Ce soir, à minuit et une, devrait commencer une grève du réseau ferroviaire canadien de proportions qui s’annoncent déjà d’ampleur inédite. Ce sont 9 300 employés combinés du Canadian National et de Canadian Pacific Kansas City qui cesseront leurs activités, menaçant toute la chaîne d’approvisionnement de paralysie pour au moins 10 jours. Dans les conditions économiques actuelles, qui sont déjà difficiles, et alors que le secteur agricole est en pleine récolte, un nouveau bris de la chaîne d’approvisionnement pourrait s’avérer catastrophique.
En fait, la chaîne d’approvisionnement est déjà affectée depuis quelques jours. Depuis vendredi, les chemins de fers canadiens n’acceptent plus les wagons frigorifiés, ce qui a des répercussions sur les livraisons de marchandises ainsi que sur nos exportations sur tout le continent. Mais dès cette nuit, ce sera l’ensemble des marchandises qui seront abandonnées dans leur wagon, dans des stations de triage désertées.
Il faut penser ici à toutes les marchandises agricoles qui risquent de pourrir dans les hangars, toutes les ressources énergétiques qui ne pourront être acheminées et paralyseront encore davantage l’économie – et potentiellement des pannes pour particuliers comme industriels. De toute façon, les matières premières pour alimenter les usines ne seront pas acheminées non plus, ce qui se répercutera dans des entreprises partout sur le territoire.
Et tout ça va créer des pénuries et faire augmenter les prix encore davantage, alors que l’inflation était déjà une préoccupation majeure.
En somme, cette grève a les capacités de sérieusement paralyser l’ensemble de l’économie canadienne et ralentir encore davantage la reprise famélique qu’on avait depuis les années covid. Qu’importe notre opinion sur le droit des travailleurs de revendiquer de meilleures conditions, il faut reconnaître que le pouvoir combiné des syndicats du Canadien National et du Canadien Pacifique est manifestement trop puissant, et qu’il en résulte une prise en otage complète de la population canadienne.

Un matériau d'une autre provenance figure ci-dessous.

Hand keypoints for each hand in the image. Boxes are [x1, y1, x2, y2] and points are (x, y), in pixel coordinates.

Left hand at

Tout comme on ne permet pas aux travailleurs essentiels de réellement quitter leurs postes lors de grèves, ce qui les contraint à se limiter à quelques pantalons farfelus, il semble curieux qu’on puisse permettre à un secteur économique aussi vital et déterminant en termes de sécurité économique de faire exactement cela. C’est d’ailleurs l’avis de Sylvain Charlebois, directeur scientifique du Laboratoire de sciences analytiques en agroalimentaire à l’Université Dalhousie, qui était récemment en entrevue au micro de Patrick Lagacé.

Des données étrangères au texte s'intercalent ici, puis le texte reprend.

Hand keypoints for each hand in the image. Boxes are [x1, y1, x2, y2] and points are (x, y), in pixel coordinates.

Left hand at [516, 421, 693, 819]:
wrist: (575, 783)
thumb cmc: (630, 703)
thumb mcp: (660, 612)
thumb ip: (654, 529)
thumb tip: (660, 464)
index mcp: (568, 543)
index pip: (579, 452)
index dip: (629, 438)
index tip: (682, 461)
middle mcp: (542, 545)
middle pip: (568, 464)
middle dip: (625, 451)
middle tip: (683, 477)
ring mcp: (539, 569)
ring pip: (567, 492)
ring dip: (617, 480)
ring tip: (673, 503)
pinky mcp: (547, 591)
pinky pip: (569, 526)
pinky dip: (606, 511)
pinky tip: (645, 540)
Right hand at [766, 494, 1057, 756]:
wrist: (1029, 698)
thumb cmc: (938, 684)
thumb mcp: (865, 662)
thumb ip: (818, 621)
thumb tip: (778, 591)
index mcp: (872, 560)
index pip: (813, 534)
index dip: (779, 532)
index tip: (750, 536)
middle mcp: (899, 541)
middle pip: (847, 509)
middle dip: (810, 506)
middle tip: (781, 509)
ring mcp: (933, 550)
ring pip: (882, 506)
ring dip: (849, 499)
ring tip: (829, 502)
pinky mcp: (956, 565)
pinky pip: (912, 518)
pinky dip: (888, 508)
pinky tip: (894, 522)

Du côté politique, beaucoup de commentateurs déplorent une absence de réaction de la part du gouvernement, qui s’est limité à refuser d’arbitrer une négociation entre les parties. On presse le ministre du Travail Steven Mackinnon et Justin Trudeau de faire les choix qui s’imposent. François Legault l’a d’ailleurs exprimé clairement hier : « Je souhaite que les parties s’entendent d’ici demain, mais s’il n’y a pas d’entente d’ici demain, je demande à Justin Trudeau d’avoir le courage de prendre action. C’est trop important pour l’économie du Québec
C’est que d’une part, forcer un retour au travail pourrait être perçu comme un acte anti-syndicaliste par Trudeau, qui cherche à préserver son électorat de gauche et son alliance avec le NPD, mais s’il ne le fait pas, ce sera de toute évidence une négligence partisane dévastatrice et facilement condamnable par les conservateurs. Dans tous les cas, le gouvernement sera forcé d’agir, le Canada a carrément été construit autour d’un chemin de fer, 94% du grain qu’on produit passe par les chemins de fers. Ne serait-ce qu’en termes de sécurité alimentaire, ou d’une manière générale, afin d’éviter un choc sur les prix, il est impératif que le gouvernement mette un terme à cette grève.